Kita memang harus menerima kenyataan bahwa negeri kita ini memiliki bentangan yang sangat luas dan dipenuhi dengan etnis suku bangsa yang berbeda-beda. Tidak ada negara lain di dunia yang sehebat Indonesia. Negara dengan sekian banyak keanekaragaman suku-budaya masih bisa bertahan selama lebih dari setengah abad. Kekayaan budaya tersebut harus bisa diakomodasi oleh sistem politik di negeri ini dan sistem keterwakilan adalah jawaban dari hal tersebut. Namun sayangnya keterwakilan tersebut hanya dijadikan sebagai kedok oleh beberapa elite politik. Sebelum pemilu digelar kita disuguhi dengan koar-koar janji para caleg, impian setinggi langit mengenai penegakan hukum dan pemberantasan korupsi. Kerap kita jumpai juga upaya-upaya dari para caleg tersebut melakukan aksi bagi-bagi uang sebagai legitimasi atas dirinya dan janji-janjinya. Bahkan, dalam pandangan saya pribadi, para caleg tersebut secara tidak langsung merendahkan derajat cqlon pemilihnya dengan memberikan suguhan kampanye yang bernuansa hedonistik. Rakyat dibuai dengan kesenangan-kesenangan panggung yang sarat dengan erotisme penyanyi dangdut. Sangat sedikit kampanye yang edukatif dan seringkali memberikan judgement negatif terhadap kompetitornya. Beberapa hal tersebut jika tidak dibendung oleh kebijakan yang pro terhadap kemajuan bangsa maka ketika pemilu dimulai di saat itulah sebenarnya agenda pembodohan dan perendahan derajat bangsa ini dimulai. Perbaikan terhadap mekanisme pemilu mutlak diperlukan agar para legislator benar-benar memiliki kredibilitas yang mumpuni serta kapabel dalam mengurusi kepentingan rakyat banyak.

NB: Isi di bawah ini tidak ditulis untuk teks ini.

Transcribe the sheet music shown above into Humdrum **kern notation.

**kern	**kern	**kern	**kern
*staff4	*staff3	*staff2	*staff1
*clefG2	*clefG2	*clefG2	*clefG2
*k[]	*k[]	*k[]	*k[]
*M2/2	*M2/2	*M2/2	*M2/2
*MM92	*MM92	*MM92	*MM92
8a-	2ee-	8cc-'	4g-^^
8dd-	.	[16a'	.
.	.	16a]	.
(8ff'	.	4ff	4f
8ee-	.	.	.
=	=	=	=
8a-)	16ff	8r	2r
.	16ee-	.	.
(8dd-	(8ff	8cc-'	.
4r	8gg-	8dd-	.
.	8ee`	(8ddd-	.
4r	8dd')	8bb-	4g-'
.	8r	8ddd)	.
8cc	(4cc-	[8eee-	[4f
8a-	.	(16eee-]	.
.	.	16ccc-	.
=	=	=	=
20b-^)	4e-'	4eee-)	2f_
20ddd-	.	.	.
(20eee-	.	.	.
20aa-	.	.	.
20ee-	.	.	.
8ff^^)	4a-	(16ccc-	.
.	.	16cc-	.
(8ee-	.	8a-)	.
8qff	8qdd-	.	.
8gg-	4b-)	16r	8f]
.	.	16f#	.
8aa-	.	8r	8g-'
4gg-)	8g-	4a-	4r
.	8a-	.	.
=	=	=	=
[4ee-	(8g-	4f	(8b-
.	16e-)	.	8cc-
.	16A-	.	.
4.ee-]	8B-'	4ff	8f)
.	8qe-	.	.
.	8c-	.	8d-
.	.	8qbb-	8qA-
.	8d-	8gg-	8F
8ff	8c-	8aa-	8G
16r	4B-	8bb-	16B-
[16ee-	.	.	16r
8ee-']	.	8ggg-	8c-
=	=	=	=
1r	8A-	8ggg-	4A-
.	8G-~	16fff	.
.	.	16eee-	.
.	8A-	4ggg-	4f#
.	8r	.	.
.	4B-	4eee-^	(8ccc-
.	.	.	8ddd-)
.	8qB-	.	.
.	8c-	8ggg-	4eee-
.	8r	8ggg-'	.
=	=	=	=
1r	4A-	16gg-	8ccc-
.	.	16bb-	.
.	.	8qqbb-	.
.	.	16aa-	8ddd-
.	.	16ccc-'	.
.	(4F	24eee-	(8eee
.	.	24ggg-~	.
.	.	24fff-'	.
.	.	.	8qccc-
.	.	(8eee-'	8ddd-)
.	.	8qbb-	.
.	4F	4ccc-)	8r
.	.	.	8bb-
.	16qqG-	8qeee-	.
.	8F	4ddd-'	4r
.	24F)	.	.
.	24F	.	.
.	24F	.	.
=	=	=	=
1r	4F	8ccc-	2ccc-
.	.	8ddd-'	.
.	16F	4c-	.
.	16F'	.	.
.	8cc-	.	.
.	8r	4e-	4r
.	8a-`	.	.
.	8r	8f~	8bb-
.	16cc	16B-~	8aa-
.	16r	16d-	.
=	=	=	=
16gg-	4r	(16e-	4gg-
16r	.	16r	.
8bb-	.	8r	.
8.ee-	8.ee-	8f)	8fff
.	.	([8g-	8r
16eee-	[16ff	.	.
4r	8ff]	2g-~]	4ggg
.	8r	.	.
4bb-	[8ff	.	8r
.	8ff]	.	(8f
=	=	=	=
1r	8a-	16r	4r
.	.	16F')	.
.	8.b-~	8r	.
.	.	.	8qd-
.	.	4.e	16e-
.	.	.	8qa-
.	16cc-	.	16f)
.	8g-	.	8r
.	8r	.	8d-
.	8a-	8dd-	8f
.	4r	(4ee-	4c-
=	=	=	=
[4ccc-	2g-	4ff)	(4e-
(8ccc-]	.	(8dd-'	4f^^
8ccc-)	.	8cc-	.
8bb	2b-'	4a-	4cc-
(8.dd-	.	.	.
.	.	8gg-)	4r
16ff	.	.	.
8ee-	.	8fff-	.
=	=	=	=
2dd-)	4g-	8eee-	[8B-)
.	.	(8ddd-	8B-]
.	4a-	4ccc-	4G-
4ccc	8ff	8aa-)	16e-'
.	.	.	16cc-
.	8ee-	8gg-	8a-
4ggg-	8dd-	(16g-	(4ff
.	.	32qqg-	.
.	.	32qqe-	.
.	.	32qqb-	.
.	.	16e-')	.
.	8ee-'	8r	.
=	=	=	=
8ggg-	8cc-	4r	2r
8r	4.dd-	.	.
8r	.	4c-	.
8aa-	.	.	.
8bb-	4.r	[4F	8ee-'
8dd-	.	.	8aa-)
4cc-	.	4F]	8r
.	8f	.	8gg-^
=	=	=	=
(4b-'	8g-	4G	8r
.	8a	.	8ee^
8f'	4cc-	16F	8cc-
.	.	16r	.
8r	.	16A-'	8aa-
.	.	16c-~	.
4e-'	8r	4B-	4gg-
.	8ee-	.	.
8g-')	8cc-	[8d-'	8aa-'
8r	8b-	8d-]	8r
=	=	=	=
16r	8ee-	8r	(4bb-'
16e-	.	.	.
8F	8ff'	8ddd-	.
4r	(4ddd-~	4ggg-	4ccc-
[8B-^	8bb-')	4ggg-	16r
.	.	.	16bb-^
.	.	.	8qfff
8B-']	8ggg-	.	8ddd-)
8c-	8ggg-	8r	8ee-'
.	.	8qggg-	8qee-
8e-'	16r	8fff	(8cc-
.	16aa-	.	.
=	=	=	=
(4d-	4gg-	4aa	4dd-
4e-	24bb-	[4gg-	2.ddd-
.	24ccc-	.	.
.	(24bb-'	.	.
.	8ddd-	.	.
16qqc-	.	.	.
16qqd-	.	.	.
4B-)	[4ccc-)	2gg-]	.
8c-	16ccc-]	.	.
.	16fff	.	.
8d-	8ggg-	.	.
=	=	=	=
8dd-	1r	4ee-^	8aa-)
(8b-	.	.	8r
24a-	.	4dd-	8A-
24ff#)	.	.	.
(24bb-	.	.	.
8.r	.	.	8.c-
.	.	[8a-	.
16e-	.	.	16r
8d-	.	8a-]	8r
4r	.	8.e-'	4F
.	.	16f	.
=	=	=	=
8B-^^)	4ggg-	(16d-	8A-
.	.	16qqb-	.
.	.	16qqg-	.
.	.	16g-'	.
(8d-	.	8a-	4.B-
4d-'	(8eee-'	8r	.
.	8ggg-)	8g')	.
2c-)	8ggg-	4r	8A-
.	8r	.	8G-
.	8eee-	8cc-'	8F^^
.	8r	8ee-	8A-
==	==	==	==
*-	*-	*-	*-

Kebijakan publik yang ada di Indonesia memang masih condong ke arah kontinentalis. Hal ini bisa kita pahami bahwa 3.5 abad kependudukan Belanda di Indonesia telah mewariskan corak yang begitu kental dalam agenda politiknya dimana kebijakan publik di Indonesia masih identik dengan hukum. Hal ini juga diungkapkan oleh Dr. Riant Nugroho (spesialis kebijakan yang menurut saya sangat inspiratif) di tahun 2008 bahwa dalam kurun waktu sepuluh tahun terakhir agenda untuk legal drafting mencapai 80% atau lebih, sementara agenda untuk membangun kapasitas pengembangan kebijakan publik yang bukan dalam makna hukum hanya mencapai 20%. Tidak ada yang salah dengan hal itu karena pada hakikatnya hukum diciptakan untuk memberikan sebuah tatanan yang teratur dan memberikan keadilan yang merata untuk setiap lapisan sosial ekonomi masyarakat bangsa-negara. Permasalahannya adalah ketika hukum tersebut memiliki muka dua. Dia menggunakan wajah yang begitu seram dan menakutkan ketika berhadapan dengan rakyat yang lemah secara ekonomi dan dengan begitu radikal dia merubah wajahnya menjadi begitu lembut dan ramah ketika berhadapan dengan para elite yang memiliki kemampuan ekonomi lebih. Terlebih lagi ketika berhadapan dengan tersangka koruptor dia akan memberikan wajah terlembutnya dan menawarkan dirinya untuk dilahap dengan sekali lahapan yang besar.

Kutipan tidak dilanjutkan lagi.